• **Directions**
Work out how many lines in the data that follows contain "white". Write nothing but the number.

• **Input**
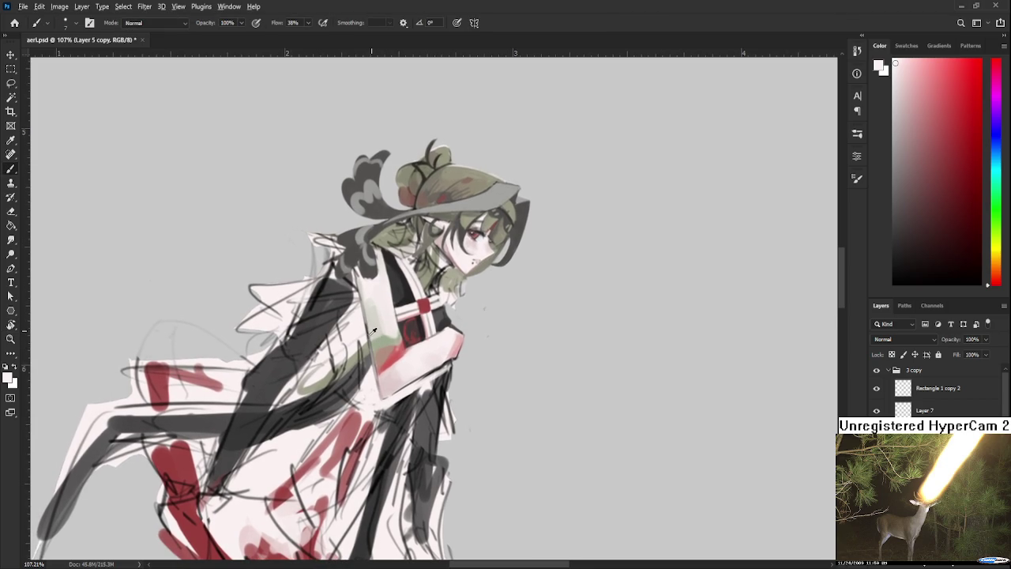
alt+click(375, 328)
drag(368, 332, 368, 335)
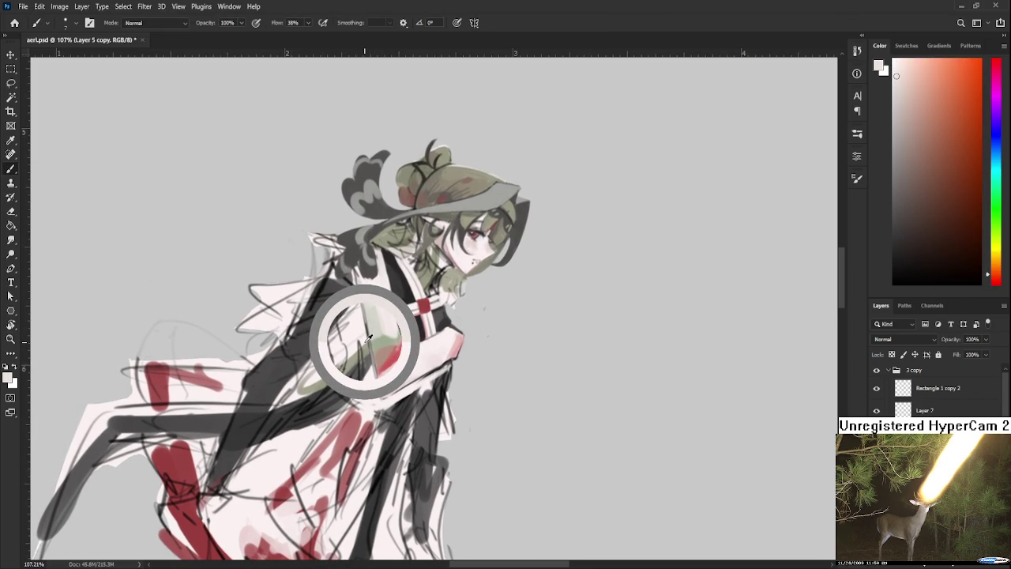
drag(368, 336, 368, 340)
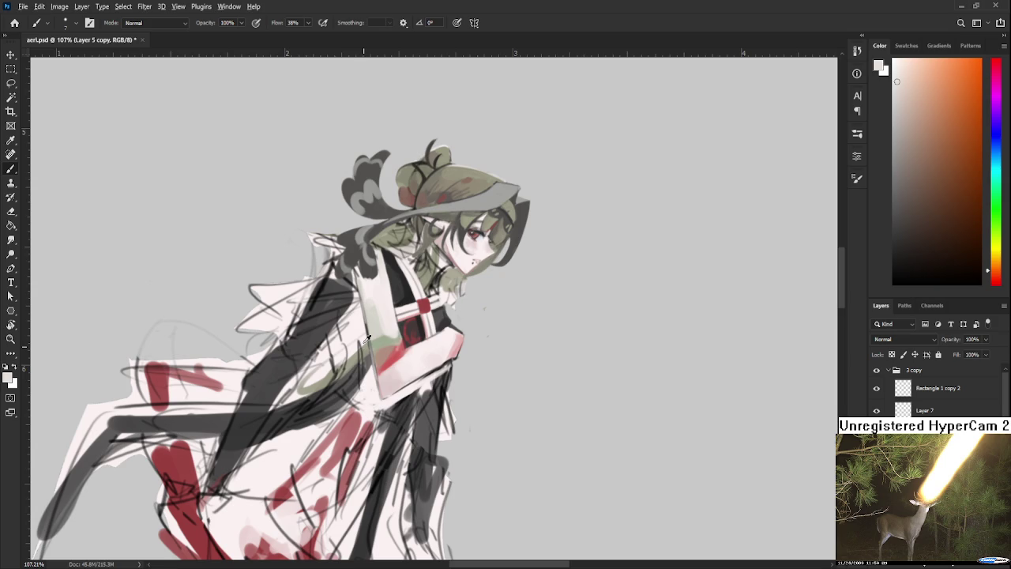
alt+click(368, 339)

...

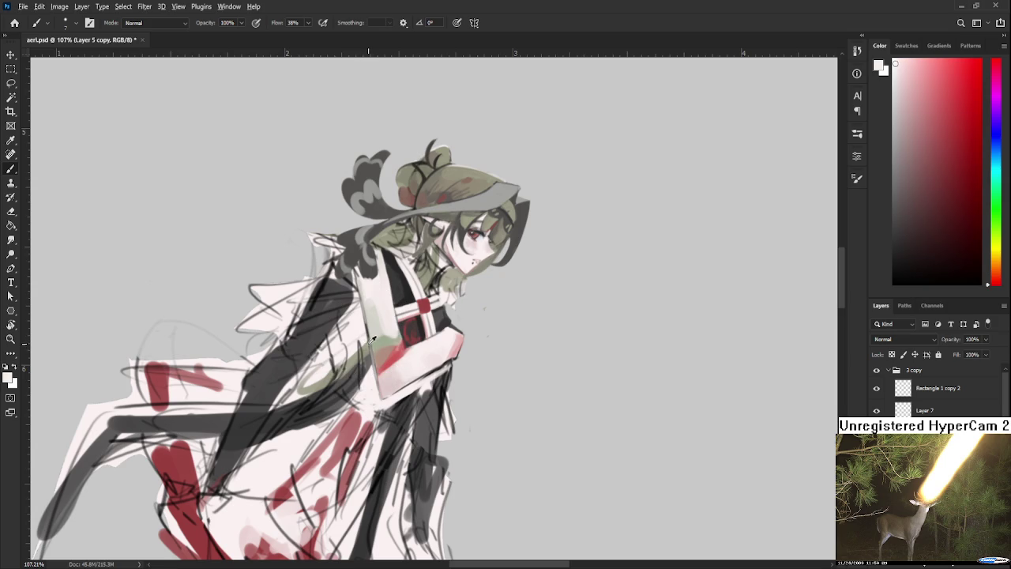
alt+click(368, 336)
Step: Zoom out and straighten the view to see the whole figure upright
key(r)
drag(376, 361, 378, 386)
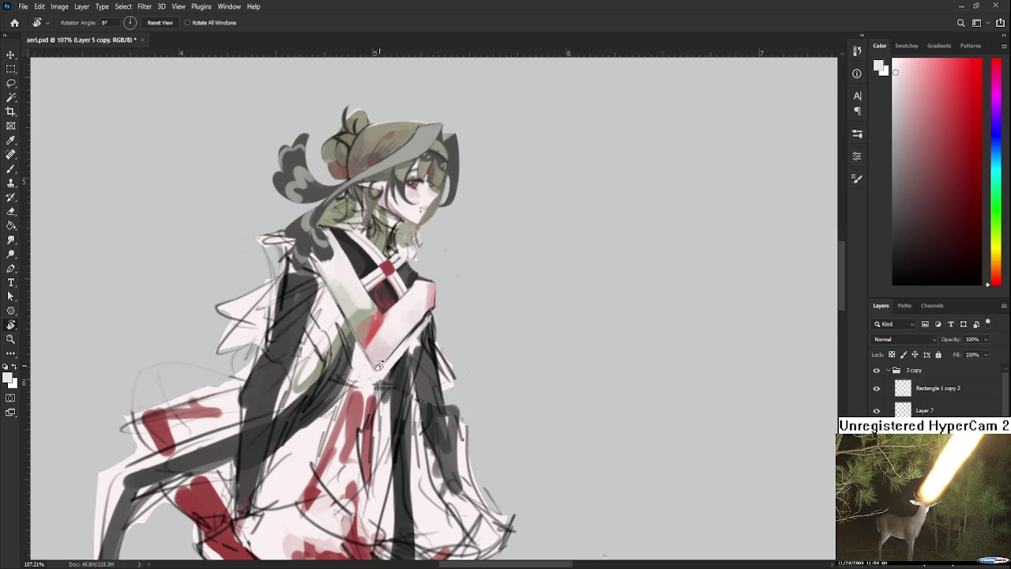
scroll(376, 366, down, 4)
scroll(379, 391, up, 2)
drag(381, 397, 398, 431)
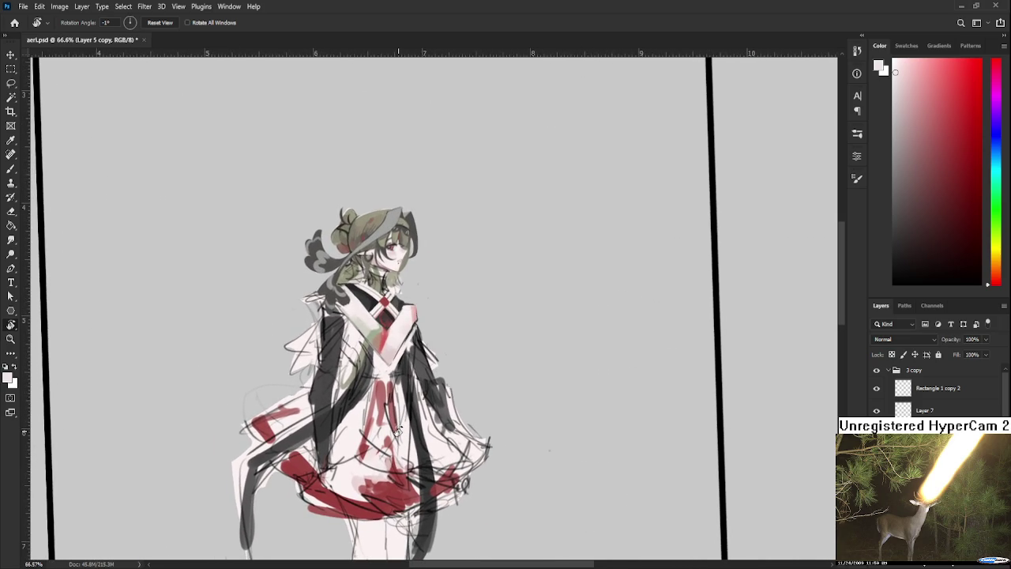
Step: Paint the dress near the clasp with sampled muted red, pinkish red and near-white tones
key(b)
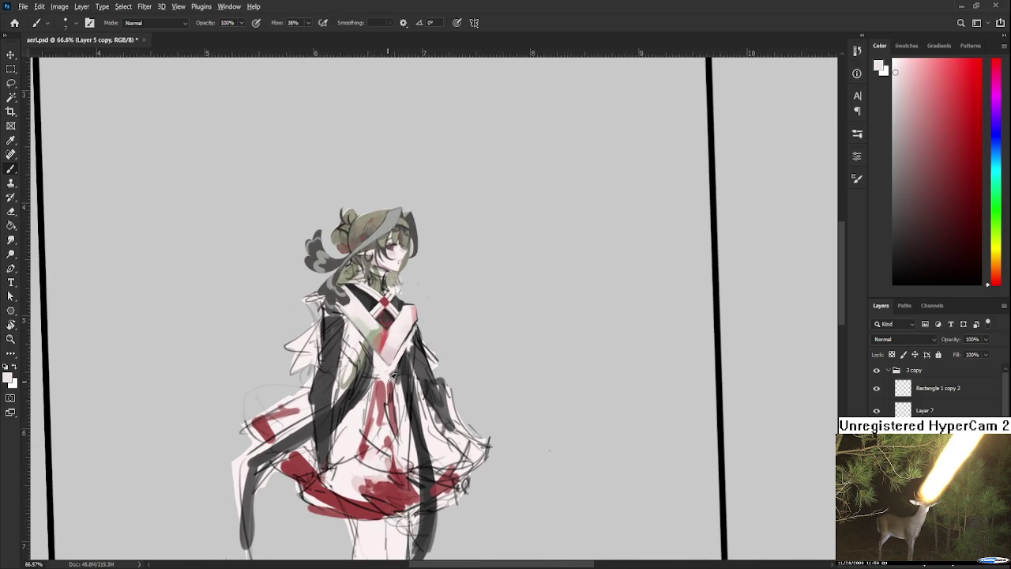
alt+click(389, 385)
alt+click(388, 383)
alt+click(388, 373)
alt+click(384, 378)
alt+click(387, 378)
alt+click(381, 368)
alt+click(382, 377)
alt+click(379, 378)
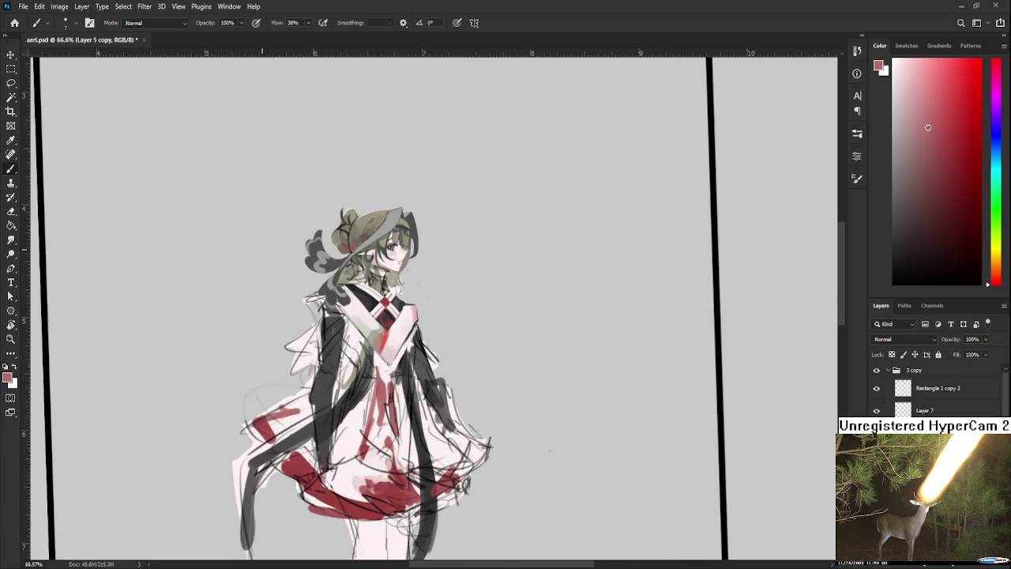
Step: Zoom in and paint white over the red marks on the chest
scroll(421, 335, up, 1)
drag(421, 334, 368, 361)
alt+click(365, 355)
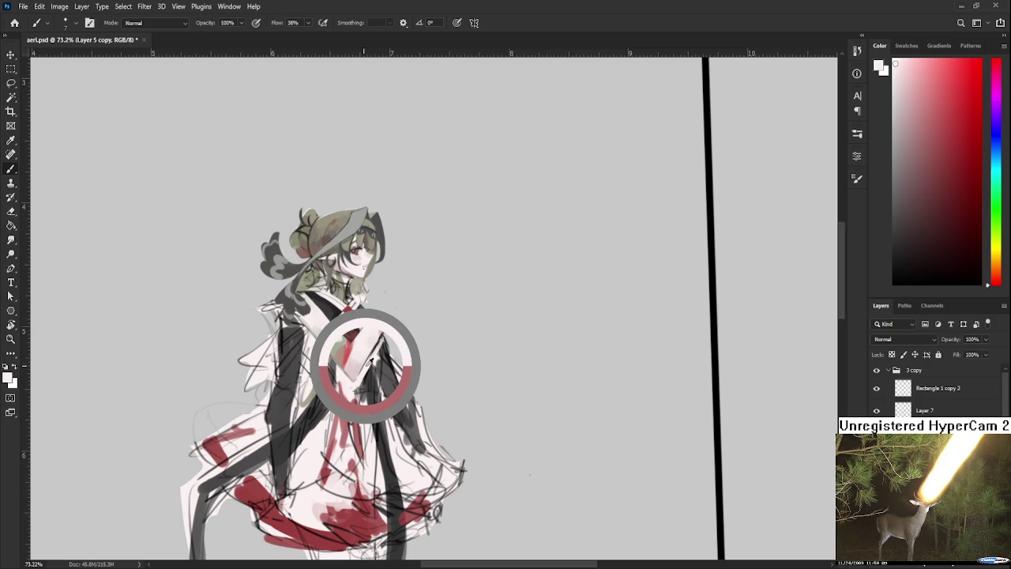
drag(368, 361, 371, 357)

• **Solution to this exercise**
2